Aim of the task: Please transcribe the text in each of the entries below exactly as it appears. Leave the pictures out of your answer.
···
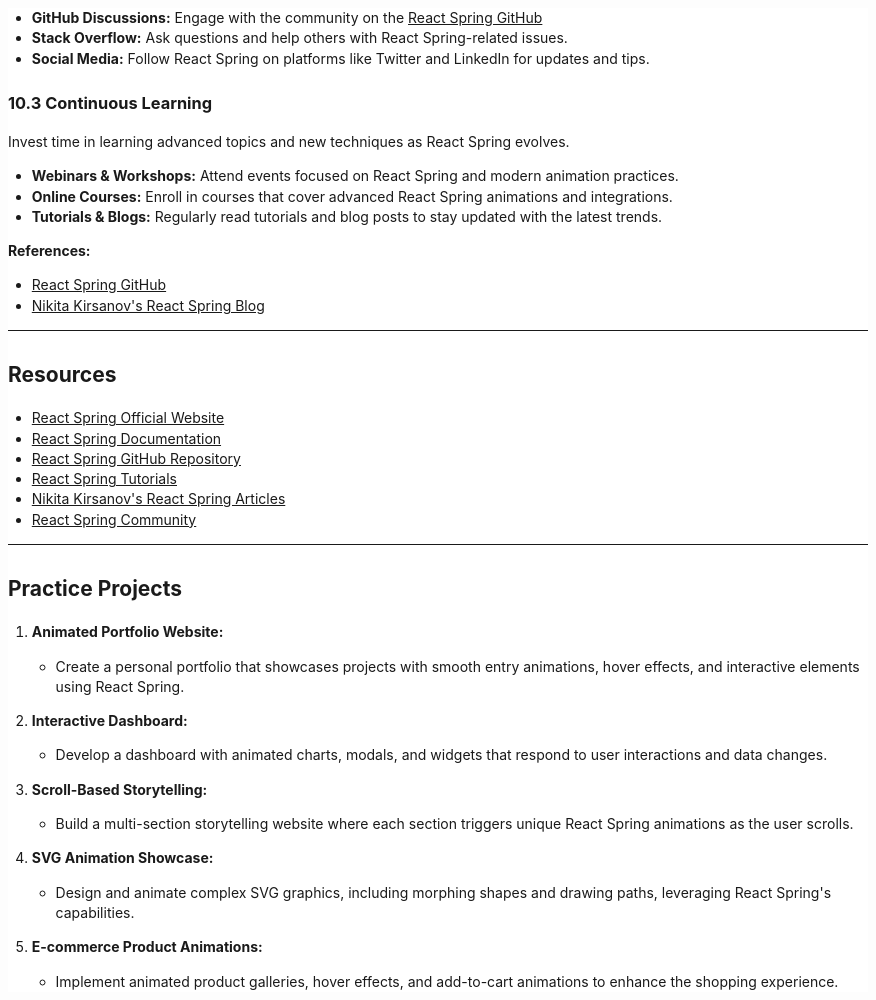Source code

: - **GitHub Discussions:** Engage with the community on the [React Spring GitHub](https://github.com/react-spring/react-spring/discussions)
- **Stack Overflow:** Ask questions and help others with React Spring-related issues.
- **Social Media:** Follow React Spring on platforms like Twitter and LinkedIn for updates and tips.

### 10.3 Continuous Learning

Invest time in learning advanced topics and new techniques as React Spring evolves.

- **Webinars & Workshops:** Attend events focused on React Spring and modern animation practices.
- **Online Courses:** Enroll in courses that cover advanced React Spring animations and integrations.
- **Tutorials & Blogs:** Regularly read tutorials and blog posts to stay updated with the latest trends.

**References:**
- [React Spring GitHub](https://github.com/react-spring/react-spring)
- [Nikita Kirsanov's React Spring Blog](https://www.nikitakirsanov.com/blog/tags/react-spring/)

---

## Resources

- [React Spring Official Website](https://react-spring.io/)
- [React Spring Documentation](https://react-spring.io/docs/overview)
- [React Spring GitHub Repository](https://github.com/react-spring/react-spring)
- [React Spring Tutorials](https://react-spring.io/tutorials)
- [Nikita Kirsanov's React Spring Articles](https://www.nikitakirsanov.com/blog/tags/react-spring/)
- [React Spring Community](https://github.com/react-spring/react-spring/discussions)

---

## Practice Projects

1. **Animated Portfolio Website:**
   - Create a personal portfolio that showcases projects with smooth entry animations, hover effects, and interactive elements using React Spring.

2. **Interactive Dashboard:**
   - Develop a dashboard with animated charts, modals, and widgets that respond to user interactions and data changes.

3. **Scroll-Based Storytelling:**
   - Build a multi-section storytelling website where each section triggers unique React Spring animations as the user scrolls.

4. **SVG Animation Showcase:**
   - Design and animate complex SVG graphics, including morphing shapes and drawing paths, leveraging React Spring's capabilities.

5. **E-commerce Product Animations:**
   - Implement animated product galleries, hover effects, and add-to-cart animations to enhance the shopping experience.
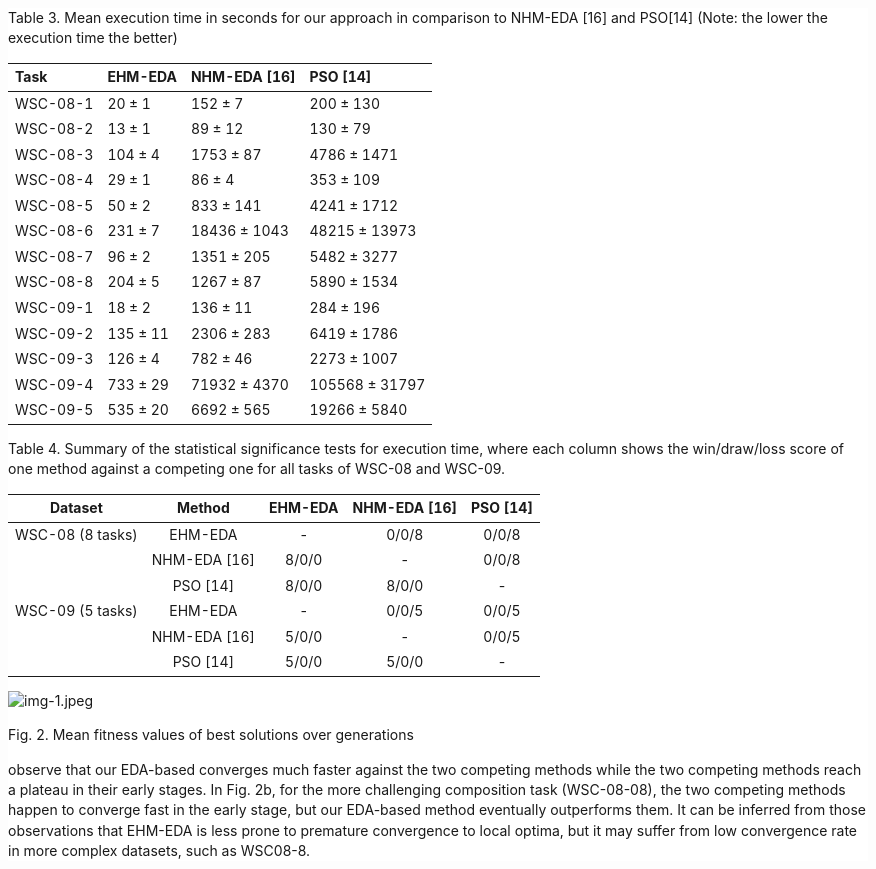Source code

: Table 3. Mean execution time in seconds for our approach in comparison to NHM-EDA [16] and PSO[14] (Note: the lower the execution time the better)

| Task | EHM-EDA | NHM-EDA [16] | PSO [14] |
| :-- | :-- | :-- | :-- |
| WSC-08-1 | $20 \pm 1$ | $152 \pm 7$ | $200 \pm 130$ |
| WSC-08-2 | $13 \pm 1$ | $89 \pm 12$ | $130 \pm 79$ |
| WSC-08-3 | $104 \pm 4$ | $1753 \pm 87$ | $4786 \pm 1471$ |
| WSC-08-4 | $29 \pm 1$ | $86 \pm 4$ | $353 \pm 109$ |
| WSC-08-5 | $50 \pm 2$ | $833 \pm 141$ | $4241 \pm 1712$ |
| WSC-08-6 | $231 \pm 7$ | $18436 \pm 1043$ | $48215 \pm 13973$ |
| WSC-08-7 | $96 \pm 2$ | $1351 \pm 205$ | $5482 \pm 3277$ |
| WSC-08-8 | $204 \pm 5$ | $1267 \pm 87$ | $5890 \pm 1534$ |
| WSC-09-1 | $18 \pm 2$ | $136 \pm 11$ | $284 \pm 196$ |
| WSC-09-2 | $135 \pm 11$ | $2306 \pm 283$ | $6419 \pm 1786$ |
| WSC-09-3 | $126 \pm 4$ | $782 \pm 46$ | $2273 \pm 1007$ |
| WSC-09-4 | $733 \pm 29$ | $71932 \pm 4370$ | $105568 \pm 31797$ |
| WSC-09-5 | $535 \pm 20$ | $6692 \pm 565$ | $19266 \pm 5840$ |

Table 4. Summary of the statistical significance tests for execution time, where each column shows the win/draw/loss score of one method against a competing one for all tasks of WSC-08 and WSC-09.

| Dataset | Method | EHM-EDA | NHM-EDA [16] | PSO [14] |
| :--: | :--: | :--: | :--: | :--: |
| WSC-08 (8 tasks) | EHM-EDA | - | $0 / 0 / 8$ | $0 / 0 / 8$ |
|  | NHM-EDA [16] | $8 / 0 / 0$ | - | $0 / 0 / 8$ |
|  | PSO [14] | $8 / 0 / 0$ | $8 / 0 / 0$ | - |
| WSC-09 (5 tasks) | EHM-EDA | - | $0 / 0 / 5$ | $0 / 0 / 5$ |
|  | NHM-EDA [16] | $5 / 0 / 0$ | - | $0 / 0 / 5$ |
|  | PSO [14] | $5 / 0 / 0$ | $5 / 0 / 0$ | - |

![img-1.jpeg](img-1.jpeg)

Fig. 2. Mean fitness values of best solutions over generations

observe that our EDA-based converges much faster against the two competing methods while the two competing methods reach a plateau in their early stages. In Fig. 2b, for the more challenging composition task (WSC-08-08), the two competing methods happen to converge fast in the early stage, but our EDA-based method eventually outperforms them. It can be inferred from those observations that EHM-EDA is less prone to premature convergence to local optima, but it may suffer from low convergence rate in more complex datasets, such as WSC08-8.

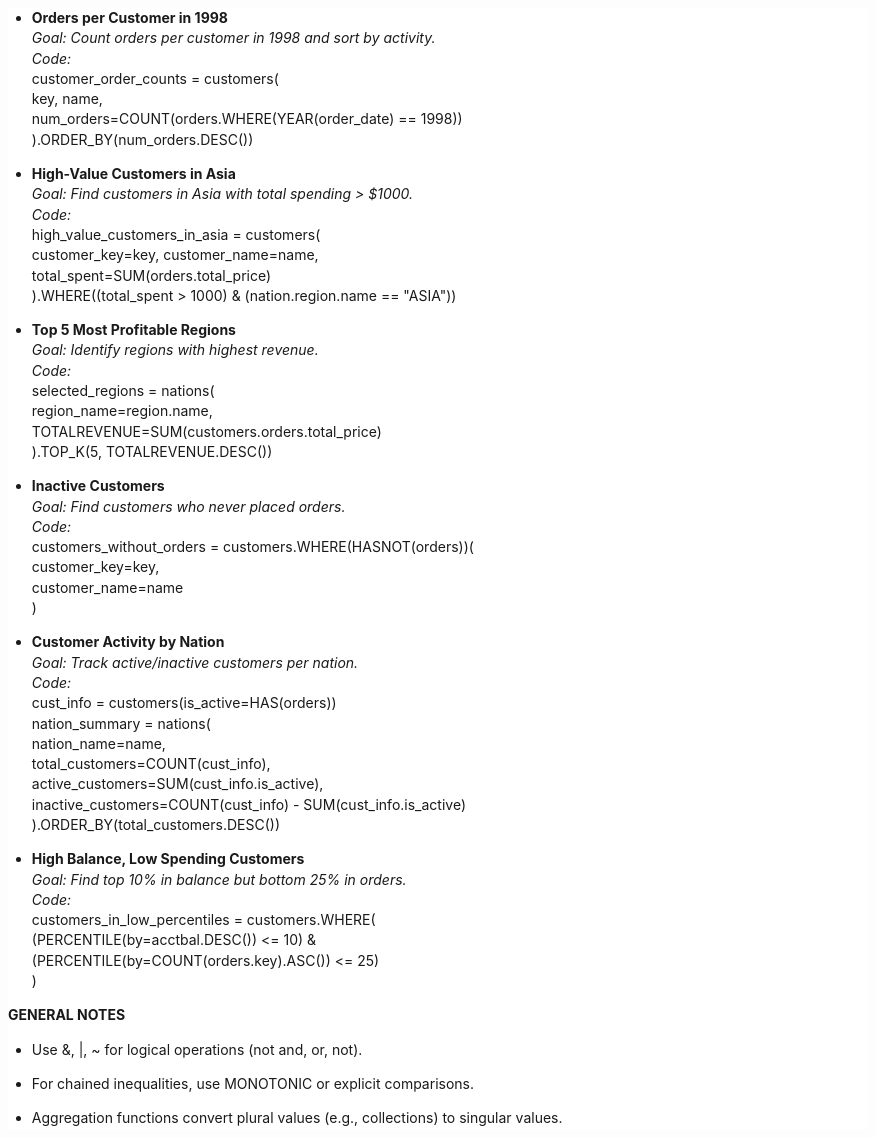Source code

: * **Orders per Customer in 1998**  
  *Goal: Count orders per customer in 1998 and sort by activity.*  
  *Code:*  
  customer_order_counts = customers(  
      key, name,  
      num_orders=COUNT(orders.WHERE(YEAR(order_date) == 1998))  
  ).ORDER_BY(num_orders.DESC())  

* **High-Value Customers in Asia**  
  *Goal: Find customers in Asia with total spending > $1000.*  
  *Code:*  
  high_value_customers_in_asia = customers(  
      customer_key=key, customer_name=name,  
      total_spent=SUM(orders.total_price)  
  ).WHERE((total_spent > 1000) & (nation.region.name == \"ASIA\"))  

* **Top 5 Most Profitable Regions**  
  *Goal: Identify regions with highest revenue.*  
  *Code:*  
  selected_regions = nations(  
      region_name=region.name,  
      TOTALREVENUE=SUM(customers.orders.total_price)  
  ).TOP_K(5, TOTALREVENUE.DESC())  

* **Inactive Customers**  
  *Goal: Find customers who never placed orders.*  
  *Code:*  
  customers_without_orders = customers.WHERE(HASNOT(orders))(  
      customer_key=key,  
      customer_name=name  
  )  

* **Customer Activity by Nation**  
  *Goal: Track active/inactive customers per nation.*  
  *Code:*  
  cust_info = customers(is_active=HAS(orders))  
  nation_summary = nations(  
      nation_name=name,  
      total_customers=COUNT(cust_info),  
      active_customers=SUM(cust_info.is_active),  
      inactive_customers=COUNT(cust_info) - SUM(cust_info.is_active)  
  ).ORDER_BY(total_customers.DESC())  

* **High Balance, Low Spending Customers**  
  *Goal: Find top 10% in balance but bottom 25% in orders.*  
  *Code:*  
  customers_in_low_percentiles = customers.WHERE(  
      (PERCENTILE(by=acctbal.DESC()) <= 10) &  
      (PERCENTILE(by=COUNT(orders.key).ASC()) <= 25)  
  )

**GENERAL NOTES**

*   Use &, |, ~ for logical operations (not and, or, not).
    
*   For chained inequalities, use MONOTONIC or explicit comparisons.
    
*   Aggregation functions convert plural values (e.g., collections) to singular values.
···
Solution for this task:
Source code

: - **GitHub Discussions:** Engage with the community on the [React Spring GitHub](https://github.com/react-spring/react-spring/discussions)
- **Stack Overflow:** Ask questions and help others with React Spring-related issues.
- **Social Media:** Follow React Spring on platforms like Twitter and LinkedIn for updates and tips.

### 10.3 Continuous Learning

Invest time in learning advanced topics and new techniques as React Spring evolves.

- **Webinars & Workshops:** Attend events focused on React Spring and modern animation practices.
- **Online Courses:** Enroll in courses that cover advanced React Spring animations and integrations.
- **Tutorials & Blogs:** Regularly read tutorials and blog posts to stay updated with the latest trends.

**References:**
- [React Spring GitHub](https://github.com/react-spring/react-spring)
- [Nikita Kirsanov's React Spring Blog](https://www.nikitakirsanov.com/blog/tags/react-spring/)

---

## Resources

- [React Spring Official Website](https://react-spring.io/)
- [React Spring Documentation](https://react-spring.io/docs/overview)
- [React Spring GitHub Repository](https://github.com/react-spring/react-spring)
- [React Spring Tutorials](https://react-spring.io/tutorials)
- [Nikita Kirsanov's React Spring Articles](https://www.nikitakirsanov.com/blog/tags/react-spring/)
- [React Spring Community](https://github.com/react-spring/react-spring/discussions)

---

## Practice Projects

1. **Animated Portfolio Website:**
   - Create a personal portfolio that showcases projects with smooth entry animations, hover effects, and interactive elements using React Spring.

2. **Interactive Dashboard:**
   - Develop a dashboard with animated charts, modals, and widgets that respond to user interactions and data changes.

3. **Scroll-Based Storytelling:**
   - Build a multi-section storytelling website where each section triggers unique React Spring animations as the user scrolls.

4. **SVG Animation Showcase:**
   - Design and animate complex SVG graphics, including morphing shapes and drawing paths, leveraging React Spring's capabilities.

5. **E-commerce Product Animations:**
   - Implement animated product galleries, hover effects, and add-to-cart animations to enhance the shopping experience.
Source code

: Table 3. Mean execution time in seconds for our approach in comparison to NHM-EDA [16] and PSO[14] (Note: the lower the execution time the better)

| Task | EHM-EDA | NHM-EDA [16] | PSO [14] |
| :-- | :-- | :-- | :-- |
| WSC-08-1 | $20 \pm 1$ | $152 \pm 7$ | $200 \pm 130$ |
| WSC-08-2 | $13 \pm 1$ | $89 \pm 12$ | $130 \pm 79$ |
| WSC-08-3 | $104 \pm 4$ | $1753 \pm 87$ | $4786 \pm 1471$ |
| WSC-08-4 | $29 \pm 1$ | $86 \pm 4$ | $353 \pm 109$ |
| WSC-08-5 | $50 \pm 2$ | $833 \pm 141$ | $4241 \pm 1712$ |
| WSC-08-6 | $231 \pm 7$ | $18436 \pm 1043$ | $48215 \pm 13973$ |
| WSC-08-7 | $96 \pm 2$ | $1351 \pm 205$ | $5482 \pm 3277$ |
| WSC-08-8 | $204 \pm 5$ | $1267 \pm 87$ | $5890 \pm 1534$ |
| WSC-09-1 | $18 \pm 2$ | $136 \pm 11$ | $284 \pm 196$ |
| WSC-09-2 | $135 \pm 11$ | $2306 \pm 283$ | $6419 \pm 1786$ |
| WSC-09-3 | $126 \pm 4$ | $782 \pm 46$ | $2273 \pm 1007$ |
| WSC-09-4 | $733 \pm 29$ | $71932 \pm 4370$ | $105568 \pm 31797$ |
| WSC-09-5 | $535 \pm 20$ | $6692 \pm 565$ | $19266 \pm 5840$ |

Table 4. Summary of the statistical significance tests for execution time, where each column shows the win/draw/loss score of one method against a competing one for all tasks of WSC-08 and WSC-09.

| Dataset | Method | EHM-EDA | NHM-EDA [16] | PSO [14] |
| :--: | :--: | :--: | :--: | :--: |
| WSC-08 (8 tasks) | EHM-EDA | - | $0 / 0 / 8$ | $0 / 0 / 8$ |
|  | NHM-EDA [16] | $8 / 0 / 0$ | - | $0 / 0 / 8$ |
|  | PSO [14] | $8 / 0 / 0$ | $8 / 0 / 0$ | - |
| WSC-09 (5 tasks) | EHM-EDA | - | $0 / 0 / 5$ | $0 / 0 / 5$ |
|  | NHM-EDA [16] | $5 / 0 / 0$ | - | $0 / 0 / 5$ |
|  | PSO [14] | $5 / 0 / 0$ | $5 / 0 / 0$ | - |

![img-1.jpeg](img-1.jpeg)

Fig. 2. Mean fitness values of best solutions over generations

observe that our EDA-based converges much faster against the two competing methods while the two competing methods reach a plateau in their early stages. In Fig. 2b, for the more challenging composition task (WSC-08-08), the two competing methods happen to converge fast in the early stage, but our EDA-based method eventually outperforms them. It can be inferred from those observations that EHM-EDA is less prone to premature convergence to local optima, but it may suffer from low convergence rate in more complex datasets, such as WSC08-8.

Source code

: * **Orders per Customer in 1998**  
  *Goal: Count orders per customer in 1998 and sort by activity.*  
  *Code:*  
  customer_order_counts = customers(  
      key, name,  
      num_orders=COUNT(orders.WHERE(YEAR(order_date) == 1998))  
  ).ORDER_BY(num_orders.DESC())  

* **High-Value Customers in Asia**  
  *Goal: Find customers in Asia with total spending > $1000.*  
  *Code:*  
  high_value_customers_in_asia = customers(  
      customer_key=key, customer_name=name,  
      total_spent=SUM(orders.total_price)  
  ).WHERE((total_spent > 1000) & (nation.region.name == \"ASIA\"))  

* **Top 5 Most Profitable Regions**  
  *Goal: Identify regions with highest revenue.*  
  *Code:*  
  selected_regions = nations(  
      region_name=region.name,  
      TOTALREVENUE=SUM(customers.orders.total_price)  
  ).TOP_K(5, TOTALREVENUE.DESC())  

* **Inactive Customers**  
  *Goal: Find customers who never placed orders.*  
  *Code:*  
  customers_without_orders = customers.WHERE(HASNOT(orders))(  
      customer_key=key,  
      customer_name=name  
  )  

* **Customer Activity by Nation**  
  *Goal: Track active/inactive customers per nation.*  
  *Code:*  
  cust_info = customers(is_active=HAS(orders))  
  nation_summary = nations(  
      nation_name=name,  
      total_customers=COUNT(cust_info),  
      active_customers=SUM(cust_info.is_active),  
      inactive_customers=COUNT(cust_info) - SUM(cust_info.is_active)  
  ).ORDER_BY(total_customers.DESC())  

* **High Balance, Low Spending Customers**  
  *Goal: Find top 10% in balance but bottom 25% in orders.*  
  *Code:*  
  customers_in_low_percentiles = customers.WHERE(  
      (PERCENTILE(by=acctbal.DESC()) <= 10) &  
      (PERCENTILE(by=COUNT(orders.key).ASC()) <= 25)  
  )

**GENERAL NOTES**

*   Use &, |, ~ for logical operations (not and, or, not).
    
*   For chained inequalities, use MONOTONIC or explicit comparisons.
    
*   Aggregation functions convert plural values (e.g., collections) to singular values.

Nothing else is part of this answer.